= What the task requires =
Please repeat the passage about Cottrell Boyce's prize-winning book from "We are meeting" up to and including "band the Farm.", switching "friendship" to "acquaintance".

= Passage provided =
• • • • • • •
Cottrell Boyce calls his role at Liverpool Hope university – where two weeks ago Danny Boyle gave his first public talk since the Olympics – an "obligation", but not in a pejorative sense. He wants to put something back both into Liverpool and into the broader culture of reading. "It's not teaching," he says, "it's more like I'm an entertainment officer, only instead of booking bands I'm booking writers."
We are meeting to celebrate yet another of Cottrell Boyce's recent achievements. On Wednesday night he won the Guardian children's fiction prize, his second major award for children's writing following a Carnegie medal in 2004 for his first book Millions. The Unforgotten Coat, which saw off competition from Roddy Doyle, Eva Ibbotson and Russell Hoban, could hardly be more different from the five-go-mad-in-motor shenanigans of Chitty Chitty Bang Bang. Originally commissioned by Liverpool charity the Reader Organisation, and inspired by the true story of a Mongolian girl he met on his first school visit, who left her coat behind when she was deported, The Unforgotten Coat is an offbeat tale of a brief crosscultural friendship, illustrated with photographs by Carl Hunter, a friend and bass player in Liverpool band the Farm.
"I thought it was funny," Cottrell Boyce says when I tell him it is a sad book. "You know when they're talking about football and it says 'he was still quite horsey in his thinking', being Mongolian?" It's true the book has some nice jokes, and the deportation does not end in disaster. The Guardian judges admired its humour as well as its originality. But Cottrell Boyce has a tear in his eye when he talks about Misheel, the real girl on whom the story is based, and the pride the local children took in her.
Cottrell Boyce, who before the ceremony was planning to send Misheel's teacher Sue Kendall up to collect the prize, says "the book came out of an engagement with a community and I felt answerable for it in a way that you wouldn't normally. People would stop you and talk about it." The charity wanted a text that would work across all their schemes and for groups including prisoners and addicts. In its original version, published last year, it was more like a pamphlet. "A gift, a very flimsy-looking thing," Cottrell Boyce calls it. Now an attractive hardback, The Unforgotten Coat is his briefest and most melancholy children's book to date. But in truth even his funnier stories – and Cottrell Boyce is a laugh-out-loud writer – have sorrow in them. His debut Millions, which was an unfinished film script before Boyle told him to turn it into a novel, is the story of two brothers who find a bag of cash and become involved in a bizarre robbery. Hilarious about many things including shopping and religion, the book is also a delicate treatment of the boys' loss of their mother: big brother Anthony's solution to any setback is to announce "our mum is dead" and wait for the reaction.
• • • • • • •
= Data supplied =

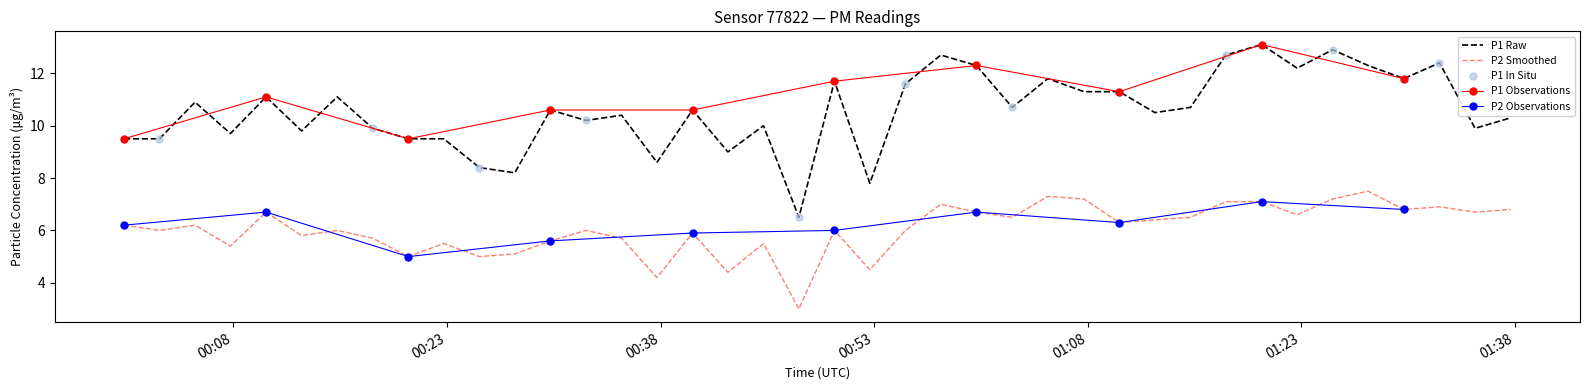

Which series has the largest Y range (max minus min)?

P1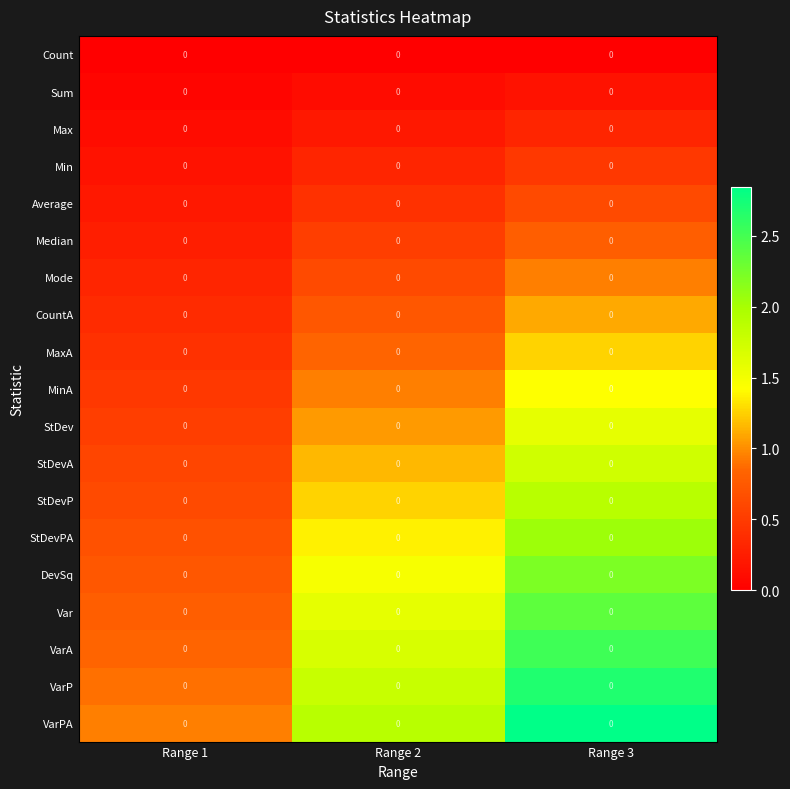

What is the maximum value for VarA?

2.5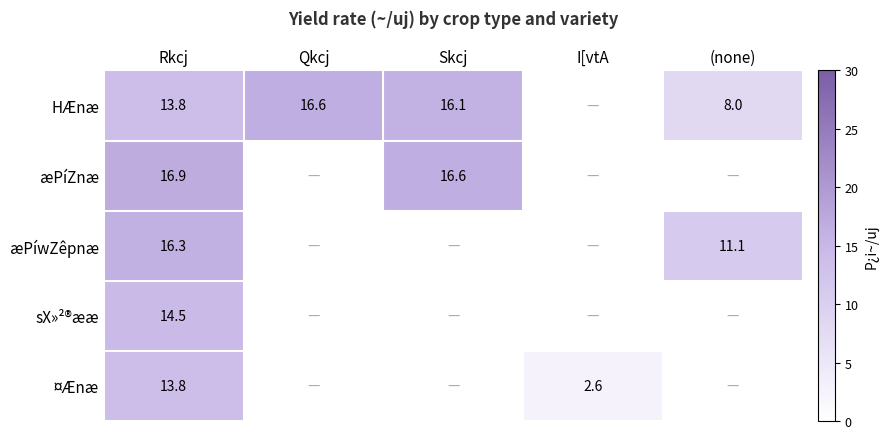

Where is æPíZnæ nearest to the value 16?

Skcj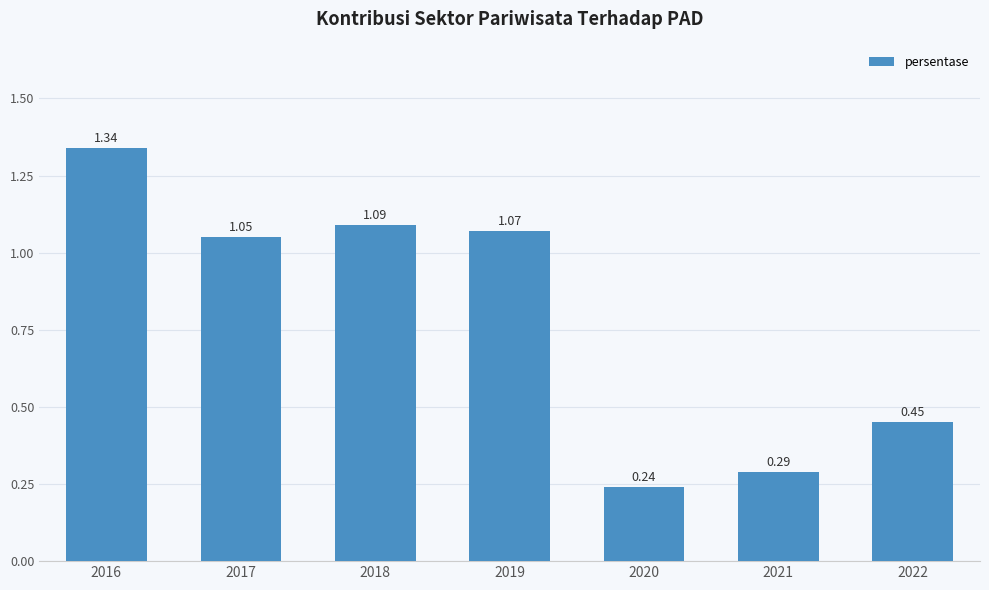

What is the change in value from 2019 to 2020?

-0.8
• • • • • • •
= Finished exercise =
We are meeting to celebrate yet another of Cottrell Boyce's recent achievements. On Wednesday night he won the Guardian children's fiction prize, his second major award for children's writing following a Carnegie medal in 2004 for his first book Millions. The Unforgotten Coat, which saw off competition from Roddy Doyle, Eva Ibbotson and Russell Hoban, could hardly be more different from the five-go-mad-in-motor shenanigans of Chitty Chitty Bang Bang. Originally commissioned by Liverpool charity the Reader Organisation, and inspired by the true story of a Mongolian girl he met on his first school visit, who left her coat behind when she was deported, The Unforgotten Coat is an offbeat tale of a brief crosscultural acquaintance, illustrated with photographs by Carl Hunter, a friend and bass player in Liverpool band the Farm.